Check-ins and connections: Check-ins are important all day long, but especially as students enter class. Greeting each student gives us a chance to get a quick read on their well-being and helps them feel safe and welcomed. Mornings are the perfect time for a One Word share. Before you begin this activity, instruct students on how they’ll choose their words. Ideas can include identifying one emotion, colour, or movie character.

Begin by leading your class in a minute of breathing, modelling each inhales and exhales. During the second minute, direct your class to scan their bodies from the top of their head to the bottom of their feet: Giving verbal cues, ask your students to relax their eyes, mouth, and neck. Continue slowly as you bring focus to their arms, hands, back, legs, and feet. Taking deep breaths and scanning our bodies develops self-awareness. The third minute is the time for students to select the word they’d like to share. Allowing students to share their one word and discuss the deeper meaning of each other’s words grows listening skills, social awareness, and empathy.

Through group practice, we mentor an independent coping tool for students to calm their bodies and express how they’re feeling in a moment of frustration, worry, or anger. This three-minute activity is worth the investment and will build our emotional vocabulary, as well as stronger connections and relationships.
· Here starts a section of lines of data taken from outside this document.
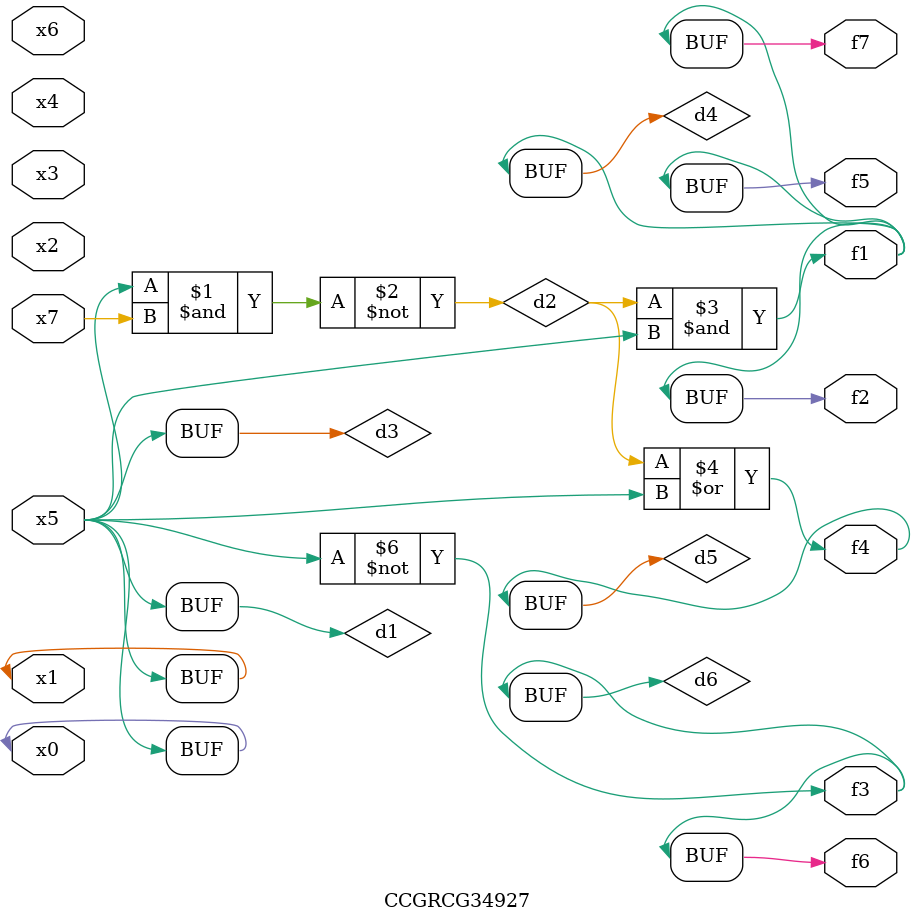
<source format=v>
module CCGRCG34927(
	input x0, x1, x2, x3, x4, x5, x6, x7,
	output f1, f2, f3, f4, f5, f6, f7
);

	wire d1, d2, d3, d4, d5, d6;

	buf (d1, x0, x5);
	nand (d2, x5, x7);
	buf (d3, x0, x1);
	and (d4, d2, d3);
	or (d5, d2, d3);
	nor (d6, d1, d3);
	assign f1 = d4;
	assign f2 = d4;
	assign f3 = d6;
	assign f4 = d5;
	assign f5 = d4;
	assign f6 = d6;
	assign f7 = d4;
endmodule

</source>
Mindfulness: Mindfulness is simply being present, but it’s not simply done. Our ability to be in the moment requires opportunities to pause and slow down together and individually. Time and tools are important here. A small area set aside to reset with dimmed lighting, music, and cosy seating can serve as a retreat. This inviting space can give students and teachers a chance to pause in groups or alone and can include colouring or handling sensory sand. Depending on space and student needs, be sure to predetermine when and how to make this space available.